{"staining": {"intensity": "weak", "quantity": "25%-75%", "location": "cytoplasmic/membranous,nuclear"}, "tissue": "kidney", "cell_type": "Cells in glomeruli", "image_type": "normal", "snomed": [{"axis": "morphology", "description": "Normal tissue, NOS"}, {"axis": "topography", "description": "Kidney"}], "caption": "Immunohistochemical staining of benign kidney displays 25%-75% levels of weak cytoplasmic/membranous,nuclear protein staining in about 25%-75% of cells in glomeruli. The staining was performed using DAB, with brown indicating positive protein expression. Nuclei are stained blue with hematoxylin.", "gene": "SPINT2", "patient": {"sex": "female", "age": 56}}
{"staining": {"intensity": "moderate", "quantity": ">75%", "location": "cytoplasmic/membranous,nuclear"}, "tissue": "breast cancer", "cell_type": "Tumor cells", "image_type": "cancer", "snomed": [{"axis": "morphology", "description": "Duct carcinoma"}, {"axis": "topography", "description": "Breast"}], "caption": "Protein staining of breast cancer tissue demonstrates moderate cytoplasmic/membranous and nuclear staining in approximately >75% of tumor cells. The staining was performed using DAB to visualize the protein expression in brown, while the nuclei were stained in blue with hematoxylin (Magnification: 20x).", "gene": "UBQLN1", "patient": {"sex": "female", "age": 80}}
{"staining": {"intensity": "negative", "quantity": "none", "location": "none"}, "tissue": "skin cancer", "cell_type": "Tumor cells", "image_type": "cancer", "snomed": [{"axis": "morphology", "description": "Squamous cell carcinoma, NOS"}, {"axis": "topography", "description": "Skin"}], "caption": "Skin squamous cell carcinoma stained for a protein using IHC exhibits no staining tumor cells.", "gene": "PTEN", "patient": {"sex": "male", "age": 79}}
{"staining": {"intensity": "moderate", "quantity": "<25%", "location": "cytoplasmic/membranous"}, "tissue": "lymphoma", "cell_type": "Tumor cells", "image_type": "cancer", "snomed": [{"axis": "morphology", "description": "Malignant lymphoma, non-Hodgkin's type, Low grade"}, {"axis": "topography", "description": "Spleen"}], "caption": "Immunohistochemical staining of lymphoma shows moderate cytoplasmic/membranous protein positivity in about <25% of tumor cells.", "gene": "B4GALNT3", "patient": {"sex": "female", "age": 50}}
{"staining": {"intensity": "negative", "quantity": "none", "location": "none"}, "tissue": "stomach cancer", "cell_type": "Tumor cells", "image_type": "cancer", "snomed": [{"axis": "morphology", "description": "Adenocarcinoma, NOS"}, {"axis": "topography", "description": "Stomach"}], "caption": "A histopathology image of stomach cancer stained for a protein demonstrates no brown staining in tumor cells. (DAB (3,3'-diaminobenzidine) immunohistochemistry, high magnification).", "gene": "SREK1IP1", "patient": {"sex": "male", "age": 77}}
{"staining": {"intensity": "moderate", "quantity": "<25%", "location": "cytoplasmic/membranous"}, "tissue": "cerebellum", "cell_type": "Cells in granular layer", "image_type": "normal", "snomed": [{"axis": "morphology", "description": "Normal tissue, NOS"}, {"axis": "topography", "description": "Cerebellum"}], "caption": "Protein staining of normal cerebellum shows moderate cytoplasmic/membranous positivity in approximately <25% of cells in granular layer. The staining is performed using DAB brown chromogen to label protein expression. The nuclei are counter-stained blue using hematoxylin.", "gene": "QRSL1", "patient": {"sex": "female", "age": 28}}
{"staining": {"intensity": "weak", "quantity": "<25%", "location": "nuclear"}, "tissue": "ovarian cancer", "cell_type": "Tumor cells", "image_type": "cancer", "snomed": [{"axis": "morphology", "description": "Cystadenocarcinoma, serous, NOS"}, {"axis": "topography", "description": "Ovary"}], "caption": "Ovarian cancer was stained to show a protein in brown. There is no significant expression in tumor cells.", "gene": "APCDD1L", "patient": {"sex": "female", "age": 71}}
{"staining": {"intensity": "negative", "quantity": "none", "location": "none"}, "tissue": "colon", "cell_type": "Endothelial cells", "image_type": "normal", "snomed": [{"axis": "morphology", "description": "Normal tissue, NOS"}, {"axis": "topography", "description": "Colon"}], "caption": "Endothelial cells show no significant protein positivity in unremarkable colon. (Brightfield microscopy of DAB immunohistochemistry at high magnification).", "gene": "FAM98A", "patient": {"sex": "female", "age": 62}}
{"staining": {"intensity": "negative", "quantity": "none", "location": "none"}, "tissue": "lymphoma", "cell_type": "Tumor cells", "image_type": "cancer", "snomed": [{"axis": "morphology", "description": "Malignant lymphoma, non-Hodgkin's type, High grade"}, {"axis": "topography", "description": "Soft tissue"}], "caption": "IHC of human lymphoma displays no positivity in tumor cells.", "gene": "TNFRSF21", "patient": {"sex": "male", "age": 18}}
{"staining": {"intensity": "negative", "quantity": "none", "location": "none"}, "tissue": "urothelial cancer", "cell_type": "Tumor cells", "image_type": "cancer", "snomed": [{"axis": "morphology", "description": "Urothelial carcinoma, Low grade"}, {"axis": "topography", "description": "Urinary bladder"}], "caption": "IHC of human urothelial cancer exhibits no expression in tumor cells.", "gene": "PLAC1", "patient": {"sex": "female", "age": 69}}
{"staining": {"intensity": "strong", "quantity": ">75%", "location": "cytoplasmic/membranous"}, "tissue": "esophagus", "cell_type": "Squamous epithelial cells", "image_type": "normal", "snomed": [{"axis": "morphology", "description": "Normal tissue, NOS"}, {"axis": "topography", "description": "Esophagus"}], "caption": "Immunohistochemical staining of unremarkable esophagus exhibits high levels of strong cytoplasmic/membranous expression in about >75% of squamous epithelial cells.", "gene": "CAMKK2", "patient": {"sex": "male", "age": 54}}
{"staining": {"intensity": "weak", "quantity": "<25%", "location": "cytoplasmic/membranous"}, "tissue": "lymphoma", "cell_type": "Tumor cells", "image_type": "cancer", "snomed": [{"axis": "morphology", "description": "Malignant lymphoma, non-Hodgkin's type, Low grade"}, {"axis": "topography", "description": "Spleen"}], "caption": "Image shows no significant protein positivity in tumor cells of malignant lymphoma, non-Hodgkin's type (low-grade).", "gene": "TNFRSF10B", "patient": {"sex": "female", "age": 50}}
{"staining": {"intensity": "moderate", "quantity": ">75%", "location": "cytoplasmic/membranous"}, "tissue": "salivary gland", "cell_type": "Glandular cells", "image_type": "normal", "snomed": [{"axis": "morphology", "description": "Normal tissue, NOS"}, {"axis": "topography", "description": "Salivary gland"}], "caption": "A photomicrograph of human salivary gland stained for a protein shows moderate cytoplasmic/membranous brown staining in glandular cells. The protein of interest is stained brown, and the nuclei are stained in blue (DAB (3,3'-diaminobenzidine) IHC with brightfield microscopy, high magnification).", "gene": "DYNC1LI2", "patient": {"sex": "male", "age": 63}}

####################

WORK ITEM: This exercise calls for an exact reproduction of the material.

YOUR SOLUTION:
{"staining": {"intensity": "weak", "quantity": "25%-75%", "location": "cytoplasmic/membranous,nuclear"}, "tissue": "kidney", "cell_type": "Cells in glomeruli", "image_type": "normal", "snomed": [{"axis": "morphology", "description": "Normal tissue, NOS"}, {"axis": "topography", "description": "Kidney"}], "caption": "Immunohistochemical staining of benign kidney displays 25%-75% levels of weak cytoplasmic/membranous,nuclear protein staining in about 25%-75% of cells in glomeruli. The staining was performed using DAB, with brown indicating positive protein expression. Nuclei are stained blue with hematoxylin.", "gene": "SPINT2", "patient": {"sex": "female", "age": 56}}
{"staining": {"intensity": "moderate", "quantity": ">75%", "location": "cytoplasmic/membranous,nuclear"}, "tissue": "breast cancer", "cell_type": "Tumor cells", "image_type": "cancer", "snomed": [{"axis": "morphology", "description": "Duct carcinoma"}, {"axis": "topography", "description": "Breast"}], "caption": "Protein staining of breast cancer tissue demonstrates moderate cytoplasmic/membranous and nuclear staining in approximately >75% of tumor cells. The staining was performed using DAB to visualize the protein expression in brown, while the nuclei were stained in blue with hematoxylin (Magnification: 20x).", "gene": "UBQLN1", "patient": {"sex": "female", "age": 80}}
{"staining": {"intensity": "negative", "quantity": "none", "location": "none"}, "tissue": "skin cancer", "cell_type": "Tumor cells", "image_type": "cancer", "snomed": [{"axis": "morphology", "description": "Squamous cell carcinoma, NOS"}, {"axis": "topography", "description": "Skin"}], "caption": "Skin squamous cell carcinoma stained for a protein using IHC exhibits no staining tumor cells.", "gene": "PTEN", "patient": {"sex": "male", "age": 79}}
{"staining": {"intensity": "moderate", "quantity": "<25%", "location": "cytoplasmic/membranous"}, "tissue": "lymphoma", "cell_type": "Tumor cells", "image_type": "cancer", "snomed": [{"axis": "morphology", "description": "Malignant lymphoma, non-Hodgkin's type, Low grade"}, {"axis": "topography", "description": "Spleen"}], "caption": "Immunohistochemical staining of lymphoma shows moderate cytoplasmic/membranous protein positivity in about <25% of tumor cells.", "gene": "B4GALNT3", "patient": {"sex": "female", "age": 50}}
{"staining": {"intensity": "negative", "quantity": "none", "location": "none"}, "tissue": "stomach cancer", "cell_type": "Tumor cells", "image_type": "cancer", "snomed": [{"axis": "morphology", "description": "Adenocarcinoma, NOS"}, {"axis": "topography", "description": "Stomach"}], "caption": "A histopathology image of stomach cancer stained for a protein demonstrates no brown staining in tumor cells. (DAB (3,3'-diaminobenzidine) immunohistochemistry, high magnification).", "gene": "SREK1IP1", "patient": {"sex": "male", "age": 77}}
{"staining": {"intensity": "moderate", "quantity": "<25%", "location": "cytoplasmic/membranous"}, "tissue": "cerebellum", "cell_type": "Cells in granular layer", "image_type": "normal", "snomed": [{"axis": "morphology", "description": "Normal tissue, NOS"}, {"axis": "topography", "description": "Cerebellum"}], "caption": "Protein staining of normal cerebellum shows moderate cytoplasmic/membranous positivity in approximately <25% of cells in granular layer. The staining is performed using DAB brown chromogen to label protein expression. The nuclei are counter-stained blue using hematoxylin.", "gene": "QRSL1", "patient": {"sex": "female", "age": 28}}
{"staining": {"intensity": "weak", "quantity": "<25%", "location": "nuclear"}, "tissue": "ovarian cancer", "cell_type": "Tumor cells", "image_type": "cancer", "snomed": [{"axis": "morphology", "description": "Cystadenocarcinoma, serous, NOS"}, {"axis": "topography", "description": "Ovary"}], "caption": "Ovarian cancer was stained to show a protein in brown. There is no significant expression in tumor cells.", "gene": "APCDD1L", "patient": {"sex": "female", "age": 71}}
{"staining": {"intensity": "negative", "quantity": "none", "location": "none"}, "tissue": "colon", "cell_type": "Endothelial cells", "image_type": "normal", "snomed": [{"axis": "morphology", "description": "Normal tissue, NOS"}, {"axis": "topography", "description": "Colon"}], "caption": "Endothelial cells show no significant protein positivity in unremarkable colon. (Brightfield microscopy of DAB immunohistochemistry at high magnification).", "gene": "FAM98A", "patient": {"sex": "female", "age": 62}}
{"staining": {"intensity": "negative", "quantity": "none", "location": "none"}, "tissue": "lymphoma", "cell_type": "Tumor cells", "image_type": "cancer", "snomed": [{"axis": "morphology", "description": "Malignant lymphoma, non-Hodgkin's type, High grade"}, {"axis": "topography", "description": "Soft tissue"}], "caption": "IHC of human lymphoma displays no positivity in tumor cells.", "gene": "TNFRSF21", "patient": {"sex": "male", "age": 18}}
{"staining": {"intensity": "negative", "quantity": "none", "location": "none"}, "tissue": "urothelial cancer", "cell_type": "Tumor cells", "image_type": "cancer", "snomed": [{"axis": "morphology", "description": "Urothelial carcinoma, Low grade"}, {"axis": "topography", "description": "Urinary bladder"}], "caption": "IHC of human urothelial cancer exhibits no expression in tumor cells.", "gene": "PLAC1", "patient": {"sex": "female", "age": 69}}
{"staining": {"intensity": "strong", "quantity": ">75%", "location": "cytoplasmic/membranous"}, "tissue": "esophagus", "cell_type": "Squamous epithelial cells", "image_type": "normal", "snomed": [{"axis": "morphology", "description": "Normal tissue, NOS"}, {"axis": "topography", "description": "Esophagus"}], "caption": "Immunohistochemical staining of unremarkable esophagus exhibits high levels of strong cytoplasmic/membranous expression in about >75% of squamous epithelial cells.", "gene": "CAMKK2", "patient": {"sex": "male", "age": 54}}
{"staining": {"intensity": "weak", "quantity": "<25%", "location": "cytoplasmic/membranous"}, "tissue": "lymphoma", "cell_type": "Tumor cells", "image_type": "cancer", "snomed": [{"axis": "morphology", "description": "Malignant lymphoma, non-Hodgkin's type, Low grade"}, {"axis": "topography", "description": "Spleen"}], "caption": "Image shows no significant protein positivity in tumor cells of malignant lymphoma, non-Hodgkin's type (low-grade).", "gene": "TNFRSF10B", "patient": {"sex": "female", "age": 50}}
{"staining": {"intensity": "moderate", "quantity": ">75%", "location": "cytoplasmic/membranous"}, "tissue": "salivary gland", "cell_type": "Glandular cells", "image_type": "normal", "snomed": [{"axis": "morphology", "description": "Normal tissue, NOS"}, {"axis": "topography", "description": "Salivary gland"}], "caption": "A photomicrograph of human salivary gland stained for a protein shows moderate cytoplasmic/membranous brown staining in glandular cells. The protein of interest is stained brown, and the nuclei are stained in blue (DAB (3,3'-diaminobenzidine) IHC with brightfield microscopy, high magnification).", "gene": "DYNC1LI2", "patient": {"sex": "male", "age": 63}}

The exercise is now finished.